Tehillim #42 lehrt uns, die Hoffnung und das Vertrauen (Bitachon) in G-tt beizubehalten, egal wo und in welchen Umständen wir gerade sind, und was gestern war oder wer wir gestern noch gewesen sein mögen (Dieser Psalm ist von den Söhnen Korachs, das spricht für sich). Er lehrt uns in ein Zwiegespräch mit unserem Inneren zu gehen (Cheshbon HaNefesh), und legt dabei folgenden Maßstab fest: Unser Harren auf G-tt muss unser Verzweifeln über die gegenwärtige Situation übertreffen, es muss größer sein als dieses.
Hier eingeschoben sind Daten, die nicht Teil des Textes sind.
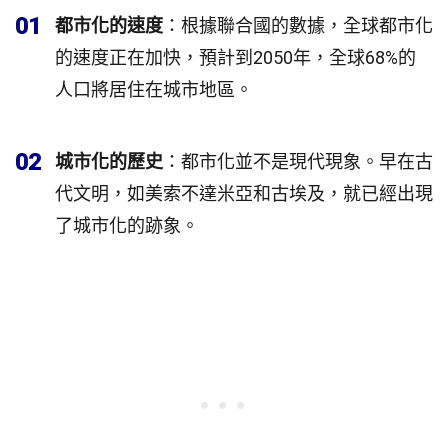
01
都市化的速度
：根據聯合國的數據，全球都市化
的速度正在加快，預計到2050年，全球68%的
人口將居住在城市地區。
02
城市化的歷史
：都市化並不是現代現象。早在古
代文明，如美索不達米亞和古埃及，就已經出現
了城市化的跡象。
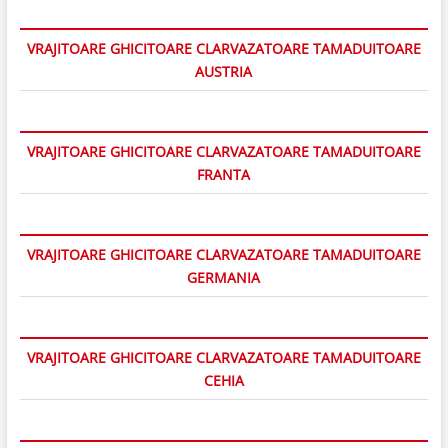
VRAJITOARE GHICITOARE CLARVAZATOARE TAMADUITOARE
AUSTRIA
VRAJITOARE GHICITOARE CLARVAZATOARE TAMADUITOARE
FRANTA
VRAJITOARE GHICITOARE CLARVAZATOARE TAMADUITOARE
GERMANIA
VRAJITOARE GHICITOARE CLARVAZATOARE TAMADUITOARE
CEHIA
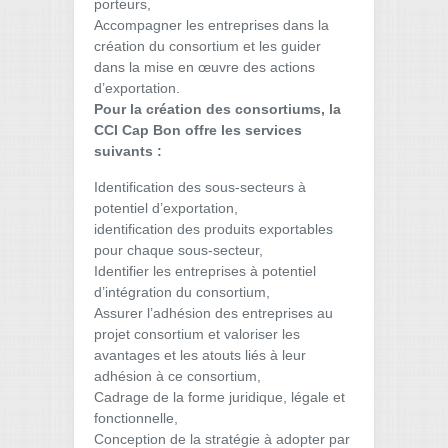
porteurs,
Accompagner les entreprises dans la
création du consortium et les guider
dans la mise en œuvre des actions
d’exportation.
Pour la création des consortiums, la
CCI Cap Bon offre les services
suivants :
Identification des sous-secteurs à
potentiel d’exportation,
identification des produits exportables
pour chaque sous-secteur,
Identifier les entreprises à potentiel
d’intégration du consortium,
Assurer l’adhésion des entreprises au
projet consortium et valoriser les
avantages et les atouts liés à leur
adhésion à ce consortium,
Cadrage de la forme juridique, légale et
fonctionnelle,
Conception de la stratégie à adopter par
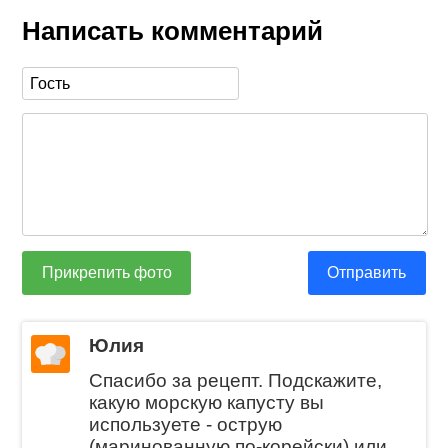
Написать комментарий
Прикрепить фото
Отправить
Юлия
Спасибо за рецепт. Подскажите,
какую морскую капусту вы
используете - острую
(маринованную по-корейски) или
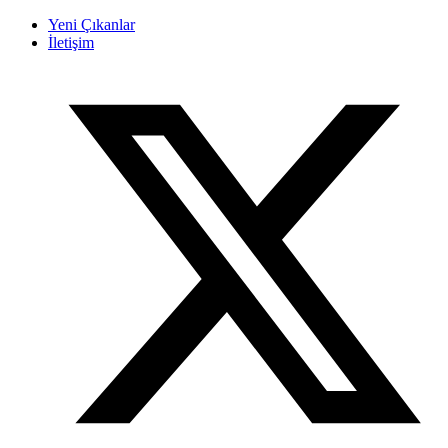
Yeni Çıkanlar
İletişim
So ermahnt der Psalm:

„Warum bist du niedergeschlagen, meine Seele und seufzt in mir? Harre auf G-tt, denn ich werde ihm noch danken für seines Antlitzes Heil.“ (Tehillim 42,6) 

Harren wir so derartig auf G-tt, und bleiben uns Seiner Präsenz bewusst, dann erfüllen wir den Vers (Tehillim 139,8): „Stiege ich zum Himmel auf: Du bist da!; Stiege ich herab in die Hölle: Du bist da!“ Es ist dann schlicht egal wo wir sind, denn G-tt ist da!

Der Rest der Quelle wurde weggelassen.